Как гениальный читатель, Достоевский артистически перевоплощался в героев захвативших его книг. Он словно устраивал в своем воображении театр, в котором проигрывал полюбившиеся ему произведения. В процессе проигрывания он добавлял свое личное, как это делают режиссер и актеры при постановке пьесы, и не случайно первые, не дошедшие до нас попытки его литературного творчества как бы дублировали произведения классиков. В. Шкловский пишет, что он пытался «состязаться с великими, считая себя их достойным соперником. Он писал Марию Стюарт – трагедию, уже написанную Шиллером, писал Бориса Годунова, написанного Пушкиным, – тоже заново». [15]
Впервые темы безумия, отразившей болезненные переживания в поэзии «мрачной фантастики Петербурга», Достоевский коснулся в произведениях «Хозяйка» и «Двойник», в которых он пытался найти себя в жанре фантастической повести. При этом Достоевский сознательно заостряет внимание читателя на безумии своих героев. В «Двойнике» это достигается тем, что злоключения Голядкина, погружающегося в безумие, окаймляются медицински (посещение врача и госпитализация в психиатрическую больницу). В повести же «Хозяйка», в которой три главных действующих лица (Ордынов, Мурин и Катерина) страдают психическими расстройствами, об этом неоднократно упоминают сами герои. Так, например, говоря о Мурине, Ордынов утверждает: «Он сумасшедший». Дворник-татарин об Ордынове говорит: «Ума нет... Он без башка...» (Сам же Мурин, характеризуя Катерину, рассказывает: «... ее хирург-гический на Москве совет смотрел... Она совсем повредилась...»; «Книжек вы... начитались, ум за разум зашел...» и т. д. – 1; 313, 315, 316).

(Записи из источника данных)

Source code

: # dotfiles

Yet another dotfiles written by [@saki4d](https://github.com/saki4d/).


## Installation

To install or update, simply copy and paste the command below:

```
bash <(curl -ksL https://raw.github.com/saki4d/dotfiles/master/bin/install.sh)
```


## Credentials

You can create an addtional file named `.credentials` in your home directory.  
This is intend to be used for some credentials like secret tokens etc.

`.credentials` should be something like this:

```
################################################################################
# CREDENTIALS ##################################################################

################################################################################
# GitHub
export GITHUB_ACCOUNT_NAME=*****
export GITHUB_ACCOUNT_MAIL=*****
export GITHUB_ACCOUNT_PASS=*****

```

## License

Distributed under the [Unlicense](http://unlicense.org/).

→ **Что нужно сделать**:
Продолжите текст о Достоевском и безумии его героев, начиная сразу после последнего предложения.

→ **Ответ**:
Однако эти произведения остались талантливыми, но во многом экспериментальными «этюдами» в жанре социально-философской фантастики. Очевидно влияние на них Гете, Н. В. Гоголя, В. Ф. Одоевского и других представителей этого жанра в литературе, а также фольклорных традиций. В частности, явно просматриваются следы влияния Э. Гофмана. Как у него в «Золотом горшке», так и у Достоевского в «Хозяйке» герои разговаривают сами с собой, в кустах, в предметах им видятся иллюзорно-параноически зловещие человеческие лица, они испытывают на себе мистическую власть чужой воли.
Но не в этих и подобных совпадениях использования психопатологической симптоматики в произведениях немецкого и русского художников реализуется подход Достоевского к раскрытию тайн психики. Литературный прием взаимодействия реального и фантастического через игру с безумием, используемый Гофманом, оказался для него органически неприемлемым, психологически неадекватным для решения поставленных задач. Вот почему «Хозяйка» и «Двойник» были оценены критикой как неудача или полуудача.
Для понимания последующей эволюции темы безумия у Достоевского, стремящегося выйти из драматически напряженной полосы «неудач» и «полуудач», мы обратимся к анализу романа М. А. Булгакова «Мастер и Маргарита». Делаем мы это по двум соображениям. Во-первых, данный роман наиболее совершенно воплотил возможности художественного метода Гофмана для социально-философского отражения одного из драматических периодов развития нашего общества. Во-вторых, в этом романе реалии обыденной жизни отражены более адекватно, чем условия жизни героев писателей-фантастов прошлых веков.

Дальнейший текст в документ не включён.